# Graph classification with Graph Convolutional Networks in PyTorch


In [14]:
import numpy as np
import torch
import torch.nn.functional as F
from torch import nn
import torchnet as tnt
import networkx as nx

## Load data and graph utils

Here we load the MUTAG dataset as a `networkx` graph and transform it to a Pytorch dataset. Each node in the dataset contains a label from 0 to 6 which will be used as a one-hot-encoding feature vector. From the 188 graphs nodes, we will use 150 for training and the rest for validation. We have two classes. 

In [15]:
import os
import sys
cwd = os.getcwd()
#add MUTAG data in the environment
sys.path.append(cwd + '/../MUTAG')


""" Download MUTAG dataset"""
""" Extra graph utils and data loading stuff"""

def indices_to_one_hot(number, nb_classes, label_dummy=-1):
    """Convert an iterable of indices to one-hot encoded labels.
    
    1. The expression np.eye(nb_classes)[number] is used to create a one-hot encoding representation of
    a number with respect to the given number of classes (nb_classes). Let's break down the expression 
    step by step:

    2. np.eye(nb_classes): This creates a 2D NumPy array (matrix) with shape (nb_classes, nb_classes)
    where the diagonal elements are set to 1 and all other elements are set to 0. This is known as an identity matrix or a unit matrix.

    3. [number]: This part of the expression is used to access a specific row in the matrix created in step 1.

# DATASET EXCERPT
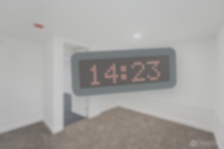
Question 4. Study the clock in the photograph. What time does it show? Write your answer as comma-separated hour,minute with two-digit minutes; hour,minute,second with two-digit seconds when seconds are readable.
14,23
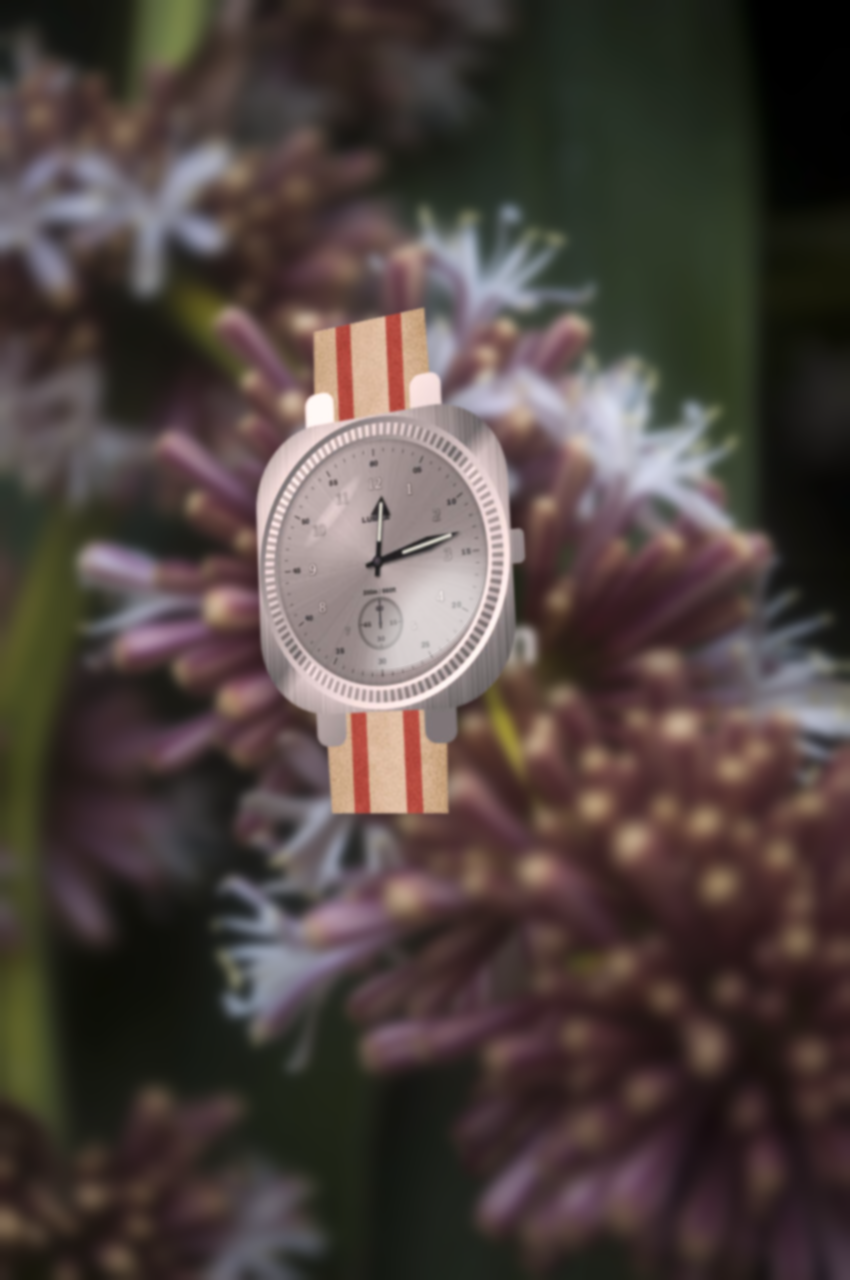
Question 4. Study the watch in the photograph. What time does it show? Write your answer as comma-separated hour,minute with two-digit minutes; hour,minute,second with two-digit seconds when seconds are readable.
12,13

# TASKS TO PERFORM
1. Can you duplicate the graph classification notebook word for word, starting at "1. The expression" and ending at "a unit matrix."?
2. Using the graph classification notebook, what are the answers to these?
(a) What range of values can a node label in the dataset take?
(b) How many classes does the dataset have?
(c) What kind of matrix does np.eye(nb_classes) create?
3. Could you turn the paragraph of the graph classification notebook that begins "Here we load the MUTAG dataset" into a short list that keeps its main facts?

# WRITTEN ANSWERS
1.
1. The expression np.eye(nb_classes)[number] is used to create a one-hot encoding representation of
    a number with respect to the given number of classes (nb_classes). Let's break down the expression 
    step by step:

    2. np.eye(nb_classes): This creates a 2D NumPy array (matrix) with shape (nb_classes, nb_classes)
    where the diagonal elements are set to 1 and all other elements are set to 0. This is known as an identity matrix or a unit matrix.

2.
(a) From 0 to 6.
(b) Two.
(c) A 2D array of shape (nb_classes, nb_classes) with 1 on the diagonal and 0 everywhere else, an identity (unit) matrix.

3.
- The MUTAG dataset is loaded as a `networkx` graph and turned into a PyTorch dataset.
- Each node has a label from 0 to 6, used as a one-hot-encoded feature vector.
- Split: 150 of the 188 for training, the rest for validation.
- There are two classes.